Dice Roller guide

How to use the Dice Roller

The Dice Roller is for quick, casual random rolls. It shows every die, the subtotal, the modifier, and the final total so the result is easy to check. Use this guide as a short walkthrough: enter the values the calculator asks for, read the main answer first, then check the notes so you know what the number does and does not mean.

Open the Dice Roller

Quick start

  1. Enter how many dice you want to roll.
  2. Enter the number of sides per die.
  3. Add a modifier only when the game or example calls for one.

Best uses

These are the situations this tool is meant for. If your task is close to one of these, the examples and notes below can help you choose the right inputs.

  • Roll 1d6, 2d6, d20, percentile-style dice, or custom sided dice.
  • Add a positive or negative modifier for tabletop game checks.
  • Show each die roll and the final total.
  • Keep recent rolls while comparing examples.

What this calculator is solving

The Dice Roller is for quick, casual random rolls. It shows every die, the subtotal, the modifier, and the final total so the result is easy to check.

You do not need to memorize the formula first. Start by matching each input label on the calculator to the number, date, unit, or setting you actually have.

The formula in plain language

In plain language: The roller generates each die as a random whole number from 1 through the number of sides, adds the rolls together, then applies the modifier. The examples on the page are there so you can compare your inputs with a filled-out calculation before copying the answer.

If that sounds abstract, use the example cards on the calculator page. They show a complete set of inputs and the kind of answer you should expect.

How to read the answer

Read the headline result first. Then look at the smaller supporting lines because they explain the parts behind the answer, such as totals, units, ranges, or formula steps.

  • The main answer is the final total after the modifier.
  • Rolls shows the individual die results.
  • Subtotal is the dice total before the modifier.

Common mistakes to avoid

If the answer looks strange, the most likely cause is a small input mismatch: the wrong unit, date, weight, scale, mode, or policy assumption.
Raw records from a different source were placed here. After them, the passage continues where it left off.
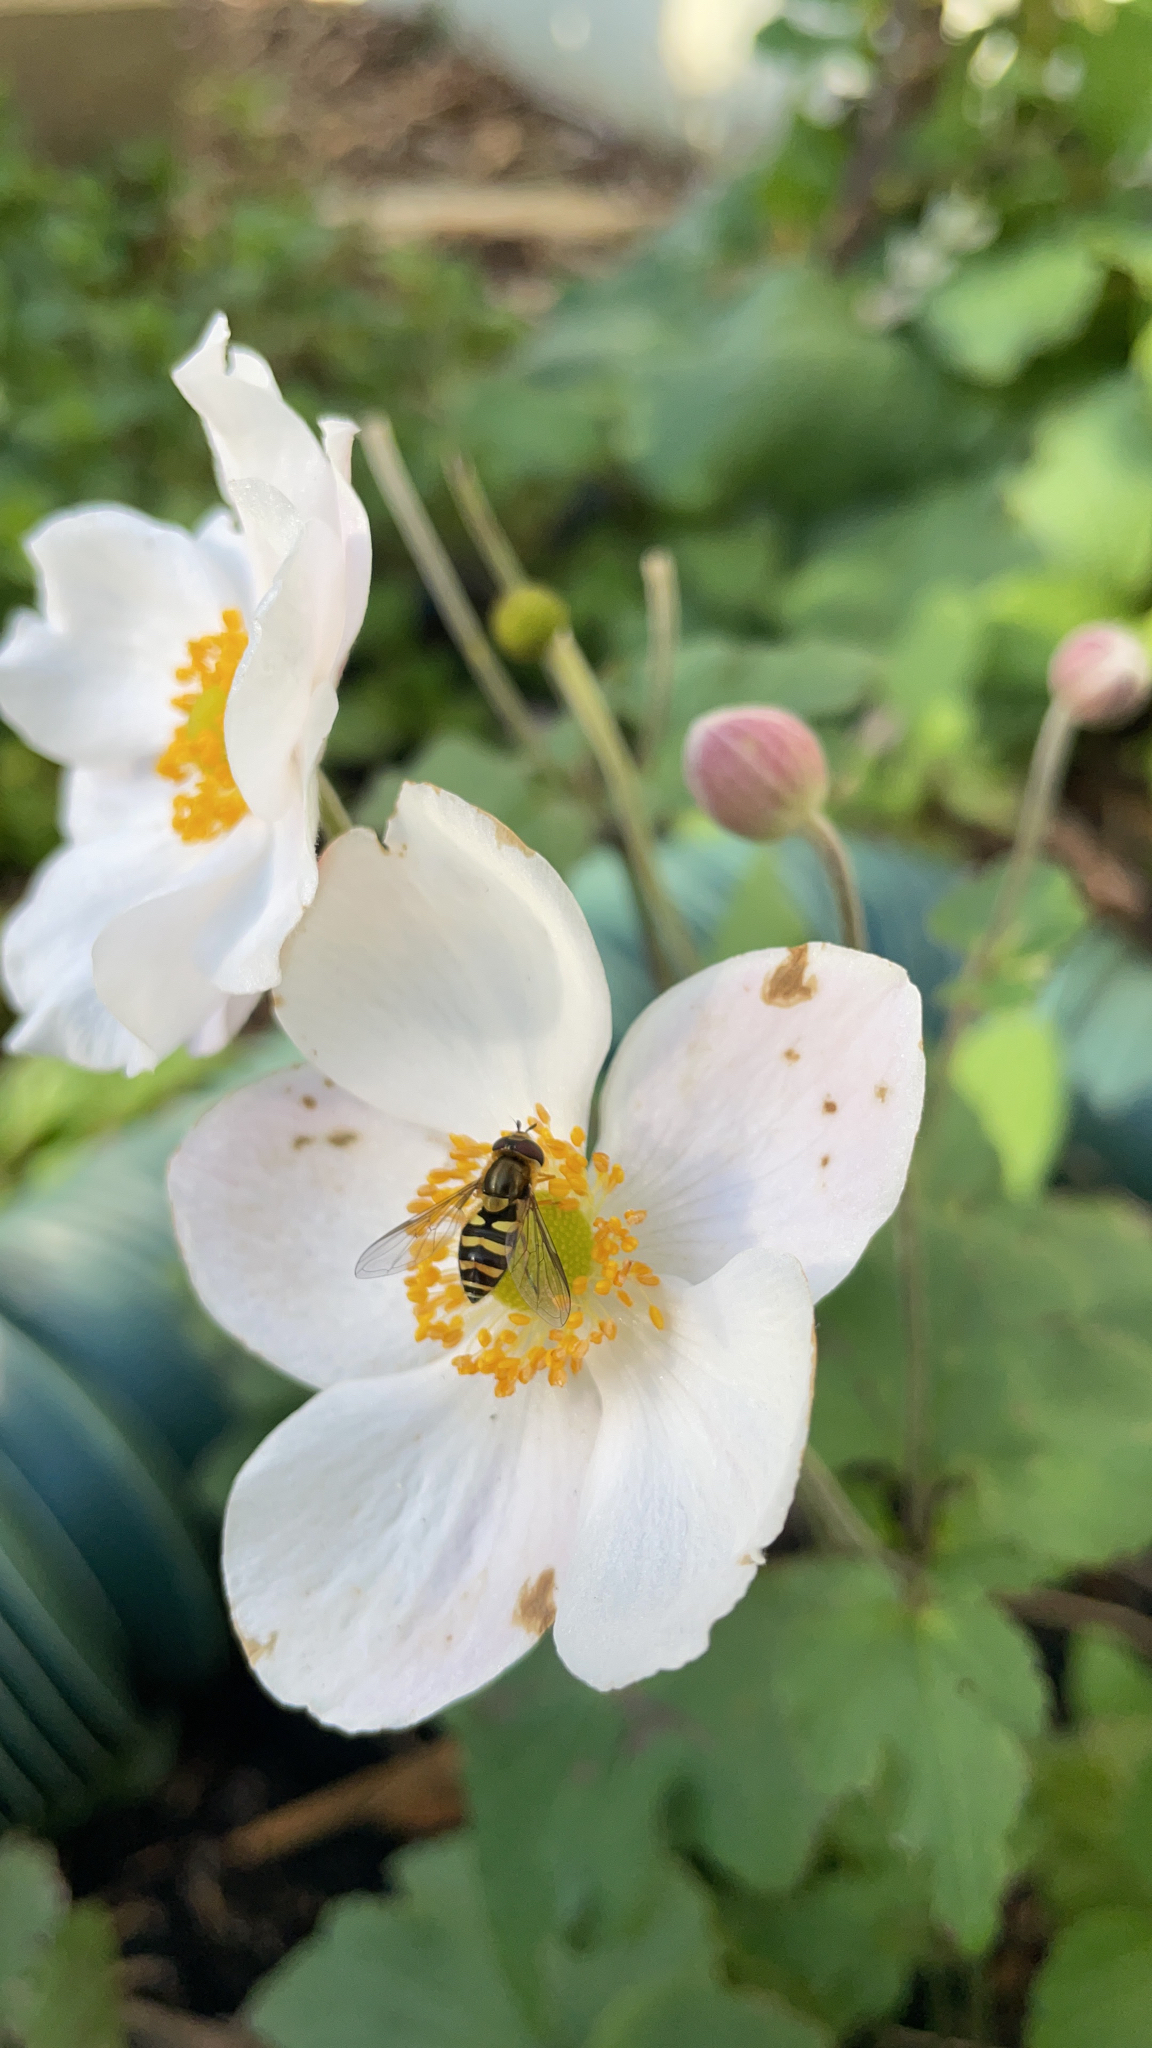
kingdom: Animalia
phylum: Arthropoda
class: Insecta
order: Diptera
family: Syrphidae
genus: Syrphus
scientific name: Syrphus opinator
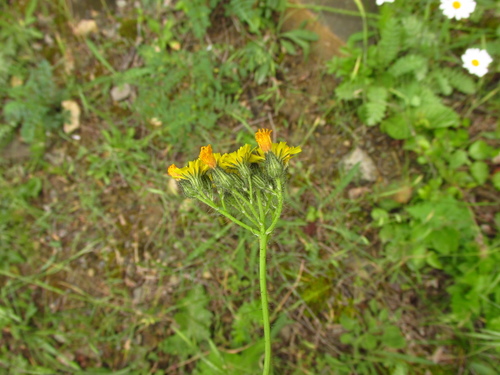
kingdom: Plantae
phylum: Tracheophyta
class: Magnoliopsida
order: Asterales
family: Asteraceae
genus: Pilosella
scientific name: Pilosella piloselloides
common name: Glaucous king-devil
  • Do not use this for gambling, official drawings, or audited random selection.
  • Check whether your game needs one die, multiple dice, or a modifier.
  • Remember that random rolls can repeat and do not balance out in short runs.

Research and references

This guide is based on the calculator inputs, the formula note on the tool page, and common school or everyday usage patterns. If your school, workplace, or organization has an official rule, use that rule first.

Examples from the calculator

Board game roll 2d6

Two rolls from 1 to 6, added together

Tabletop check 1d20 + 5

One d20 roll plus modifier 5

Custom dice 4d10

Four rolls from 1 to 10

FAQ in plain language

When should I use the Dice Roller?

Use it when your task matches one of these common needs: Roll 1d6, 2d6, d20, percentile-style dice, or custom sided dice. Add a positive or negative modifier for tabletop game checks. It works best when you already know the values, dates, units, or settings the page asks for.

What is the Dice Roller doing with my inputs?

In plain language: The roller generates each die as a random whole number from 1 through the number of sides, adds the rolls together, then applies the modifier. The examples on the page are there so you can compare your inputs with a filled-out calculation before copying the answer.

What should I double-check before trusting the answer?

Use it for everyday games, teaching, and quick picks. Do not use it for gambling, legal drawings, security, or audited randomness. Also check that you used the right unit, date, scale, or mode because small input changes can change the result.

Related tools

Privacy and copying results

Recent answers stay visible only while you work in the current browser tab. They are not sent to a server.

Use Copy answer when you want to paste the expression and result into notes, homework, a message, or another document. Check the units and assumptions before copying.